The Hidden Convex Optimization Landscape of Deep Neural Networks – Mert Pilanci
Abstract. Since deep neural network training problems are inherently non-convex, their recent dramatic success largely relies on non-convex optimization heuristics and experimental findings. Despite significant advancements, the non-convex nature of neural network training poses two central challenges: first, understanding the underlying mechanisms that contribute to model performance, and second, achieving efficient training with low computational cost and energy consumption. The performance of non-convex models is notably influenced by the selection of optimization methods and hyperparameters, including initialization, mini-batching, and step sizes. Conversely, convex optimization problems are characterized by their robustness to these choices, allowing for the efficient and consistent achievement of globally optimal solutions, irrespective of optimization parameters.
In this talk, we explore a novel perspective by examining multilayer neural networks equipped with ReLU activation functions through the framework of convex optimization. We introduce exact convex optimization formulations of ReLU network training problems. We show that two-layer ReLU networks can be globally trained via convex programs with the number of variables polynomial in the number of training samples, feature dimension, and the number of hidden neurons. We show that our analysis extends to deeper networks and that these convex programs possess an intuitive geometric interpretation. Our results provide an equivalent characterization of neural networks as convex models where a mixture of locally linear models are fitted to the data with sparsity inducing convex regularization. Moreover, we show that standard convolutional neural networks can be globally optimized in fully polynomial time. We discuss extensions to batch normalization, generative adversarial networks and transformers. Finally, we present numerical simulations verifying our claims and illustrating that the proposed convex approach is faster and more reliable than standard local search heuristics such as SGD and variants.
Bio.

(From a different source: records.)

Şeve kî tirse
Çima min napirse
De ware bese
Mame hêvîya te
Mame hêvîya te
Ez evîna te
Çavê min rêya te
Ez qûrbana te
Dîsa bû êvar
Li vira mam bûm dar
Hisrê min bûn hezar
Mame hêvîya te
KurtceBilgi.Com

Mert Pilanci is an assistant professor of Electrical Engineering at Stanford University. He received his Ph.D. in Electrical Engineering and Computer Science from UC Berkeley in 2016. Prior to joining Stanford, he was an assistant professor of Electrical Engineering and Computer Science at the University of Michigan. In 2017, he was a Math+X postdoctoral fellow working with Emmanuel Candès at Stanford University. Mert’s research interests are in neural networks, machine learning, optimization, and signal processing. His group develops theory and algorithms for solving large scale optimization problems in machine learning. His research also seeks to develop safe and interpretable artificial intelligence and information theoretic foundations of distributed computing.